» **Aim of the task**
Leaving the pictures aside, transcribe only and exactly the lines from the one with "Nessuna carta di" through the end of the entries, both included.

[Opening Data provided section]

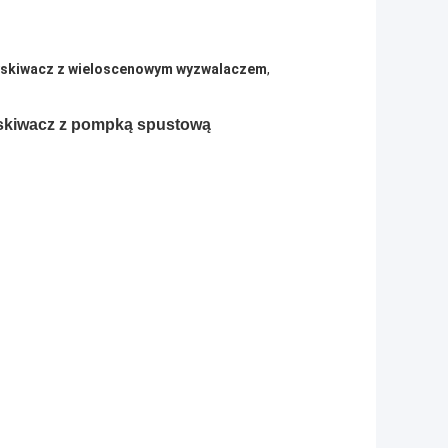
yskiwacz z wieloscenowym wyzwalaczem
,
yskiwacz z pompką spustową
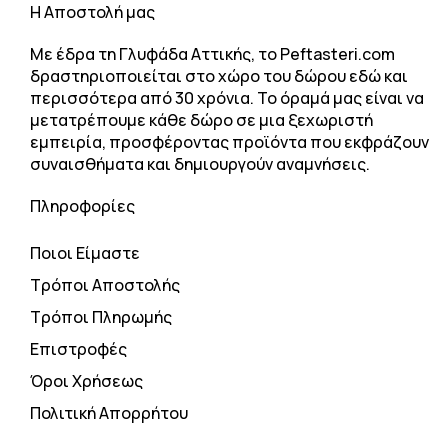
H Αποστολή μας
Με έδρα τη Γλυφάδα Αττικής, το Peftasteri.com
δραστηριοποιείται στο χώρο του δώρου εδώ και
περισσότερα από 30 χρόνια. Το όραμά μας είναι να
μετατρέπουμε κάθε δώρο σε μια ξεχωριστή
εμπειρία, προσφέροντας προϊόντα που εκφράζουν
συναισθήματα και δημιουργούν αναμνήσεις.
Πληροφορίες
Ποιοι Είμαστε
Τρόποι Αποστολής
Τρόποι Πληρωμής
Επιστροφές
Όροι Χρήσεως
Πολιτική Απορρήτου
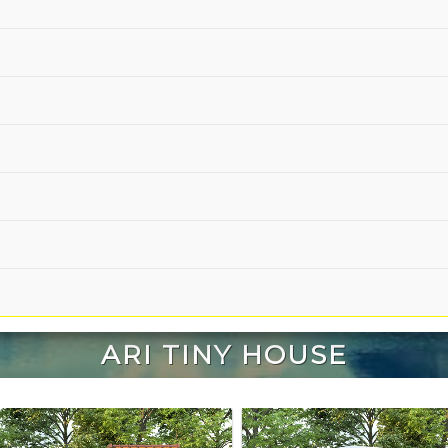
ARI TINY HOUSE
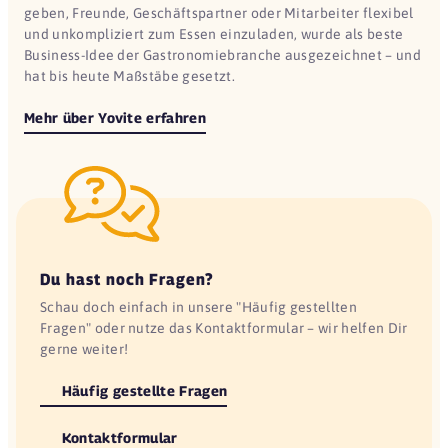
geben, Freunde, Geschäftspartner oder Mitarbeiter flexibel
und unkompliziert zum Essen einzuladen, wurde als beste
Business-Idee der Gastronomiebranche ausgezeichnet – und
hat bis heute Maßstäbe gesetzt.
Mehr über Yovite erfahren
Du hast noch Fragen?
Schau doch einfach in unsere "Häufig gestellten
Fragen" oder nutze das Kontaktformular – wir helfen Dir
gerne weiter!
Häufig gestellte Fragen
Kontaktformular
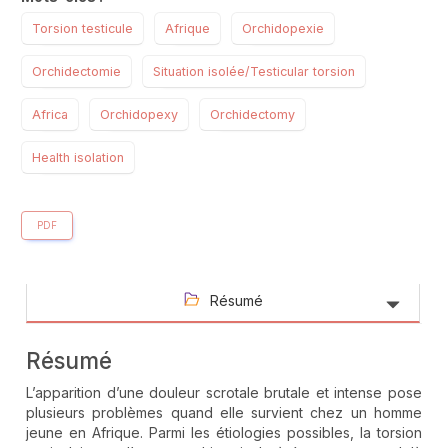
Torsion testicule
Afrique
Orchidopexie
Orchidectomie
Situation isolée/Testicular torsion
Africa
Orchidopexy
Orchidectomy
Health isolation
PDF
Résumé
Résumé
L’apparition d’une douleur scrotale brutale et intense pose
plusieurs problèmes quand elle survient chez un homme
jeune en Afrique. Parmi les étiologies possibles, la torsion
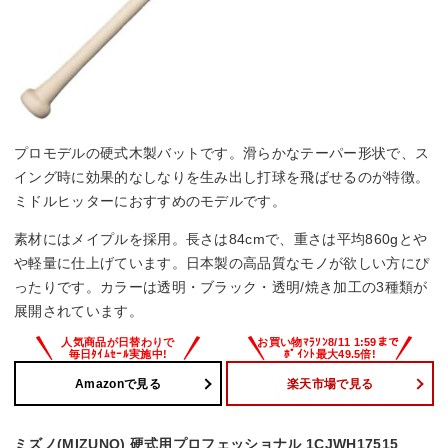
プロモデルの硬式木製バットです。滑らかなテーパー形状で、ス
イング時に効果的なしなりを生み出し打球を飛ばせるのが特徴。
ミドルヒッターにおすすめのモデルです。
素材にはメイプルを採用。長さは84cmで、重さは平均860gとや
や軽量に仕上げています。日本製の高品質なモノが欲しい方にぴ
ったりです。カラーは透明・ブラック・透明/焼き加工の3種類が
展開されています。
Amazonで見る
楽天市場で見る
ミズノ(MIZUNO) 硬式用プロフェッショナル 1CJWH17515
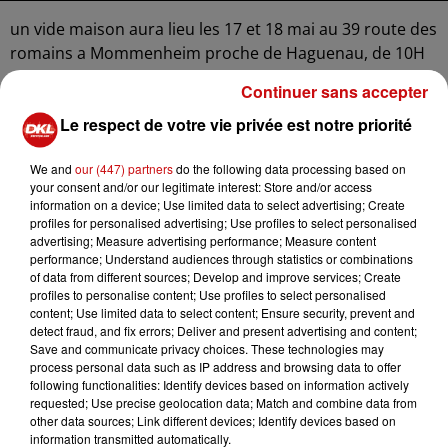
un vide maison aura lieu les 17 et 18 mai au 39 route des
romains a Mommenheim proche de Haguenau, de 10H
a18H
Continuer sans accepter
Le respect de votre vie privée est notre priorité
MEUBLES , bibelots, vaisselles, linge de maison ,etc.
We and
our (447) partners
do the following data processing based on
your consent and/or our legitimate interest: Store and/or access
information on a device; Use limited data to select advertising; Create
profiles for personalised advertising; Use profiles to select personalised
Ajouter à votre calendrier
advertising; Measure advertising performance; Measure content
performance; Understand audiences through statistics or combinations
of data from different sources; Develop and improve services; Create
profiles to personalise content; Use profiles to select personalised
content; Use limited data to select content; Ensure security, prevent and
du
17 mai 2025 à 10h00
detect fraud, and fix errors; Deliver and present advertising and content;
Date
Save and communicate privacy choices. These technologies may
au
17 mai 2025 à 18h00
process personal data such as IP address and browsing data to offer
following functionalities: Identify devices based on information actively
requested; Use precise geolocation data; Match and combine data from
other data sources; Link different devices; Identify devices based on
du
18 mai 2025 à 10h00
information transmitted automatically.
Date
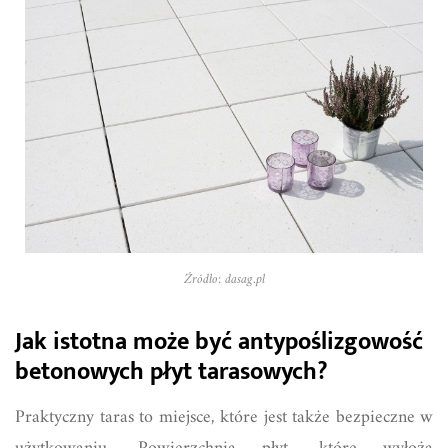
Źródło: dasag.pl
Jak istotna może być antypoślizgowość
betonowych płyt tarasowych?
Praktyczny taras to miejsce, które jest także bezpieczne w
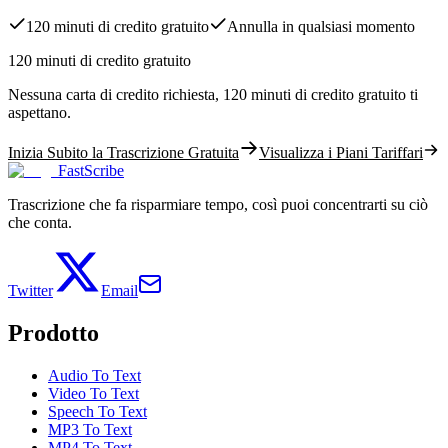
120 minuti di credito gratuito
Annulla in qualsiasi momento
120 minuti di credito gratuito
Nessuna carta di credito richiesta, 120 minuti di credito gratuito ti
aspettano.
Inizia Subito la Trascrizione Gratuita
Visualizza i Piani Tariffari
FastScribe
Trascrizione che fa risparmiare tempo, così puoi concentrarti su ciò
che conta.
Twitter
Email
Prodotto
Audio To Text
Video To Text
Speech To Text
MP3 To Text
MP4 To Text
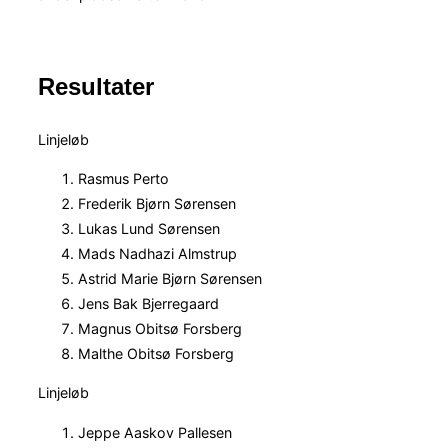
Resultater
Linjeløb
Rasmus Perto
Frederik Bjørn Sørensen
Lukas Lund Sørensen
Mads Nadhazi Almstrup
Astrid Marie Bjørn Sørensen
Jens Bak Bjerregaard
Magnus Obitsø Forsberg
Malthe Obitsø Forsberg
Linjeløb
Jeppe Aaskov Pallesen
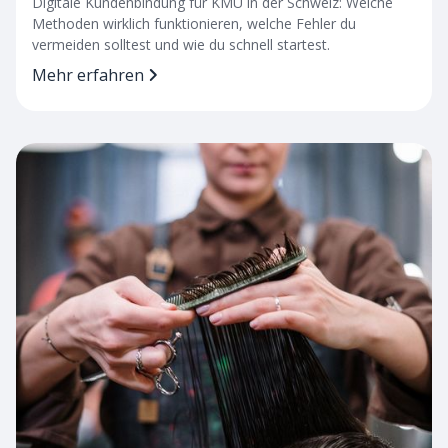
Digitale Kundenbindung für KMU in der Schweiz: Welche
Methoden wirklich funktionieren, welche Fehler du
vermeiden solltest und wie du schnell startest.
Mehr erfahren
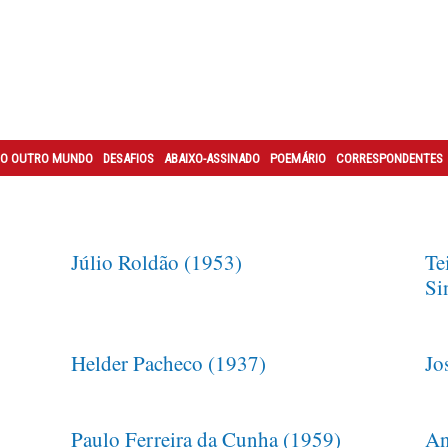
O OUTRO MUNDO
DESAFIOS
ABAIXO-ASSINADO
POEMÁRIO
CORRESPONDENTES
Júlio Roldão (1953)
Te
Si
Helder Pacheco (1937)
Jo
Paulo Ferreira da Cunha (1959)
An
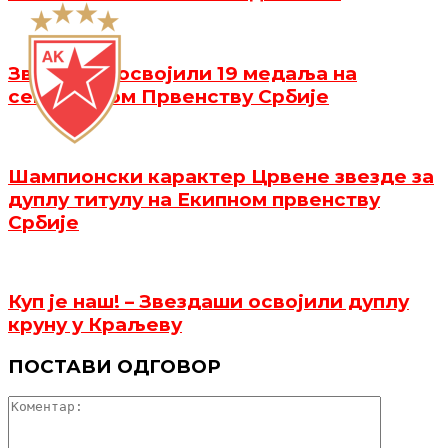
Звездаши освојили 19 медаља на
сениорском Првенству Србије
Шампионски карактер Црвене звезде за
дуплу титулу на Екипном првенству
Србије
Куп је наш! – Звездаши освојили дуплу
круну у Краљеву
ПОСТАВИ ОДГОВОР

[Closing Data provided section]

» **Exercise response**
Nessuna carta di credito richiesta, 120 minuti di credito gratuito ti
aspettano.
Inizia Subito la Trascrizione Gratuita
Visualizza i Piani Tariffari
FastScribe
Trascrizione che fa risparmiare tempo, così puoi concentrarti su ciò
che conta.
Twitter
Email
Prodotto
Audio To Text
Video To Text
Speech To Text
MP3 To Text
MP4 To Text
Resultater
Linjeløb
Rasmus Perto
Frederik Bjørn Sørensen
Lukas Lund Sørensen
Mads Nadhazi Almstrup
Astrid Marie Bjørn Sørensen
Jens Bak Bjerregaard
Magnus Obitsø Forsberg
Malthe Obitsø Forsberg
Linjeløb
Jeppe Aaskov Pallesen
Digitale Kundenbindung für KMU in der Schweiz: Welche
Methoden wirklich funktionieren, welche Fehler du
vermeiden solltest und wie du schnell startest.
Mehr erfahren
O OUTRO MUNDO
DESAFIOS
ABAIXO-ASSINADO
POEMÁRIO
CORRESPONDENTES
Júlio Roldão (1953)
Te
Si
Helder Pacheco (1937)
Jo
Paulo Ferreira da Cunha (1959)
An
Звездаши освојили 19 медаља на
сениорском Првенству Србије
Шампионски карактер Црвене звезде за
дуплу титулу на Екипном првенству
Србије
Куп је наш! – Звездаши освојили дуплу
круну у Краљеву
ПОСТАВИ ОДГОВОР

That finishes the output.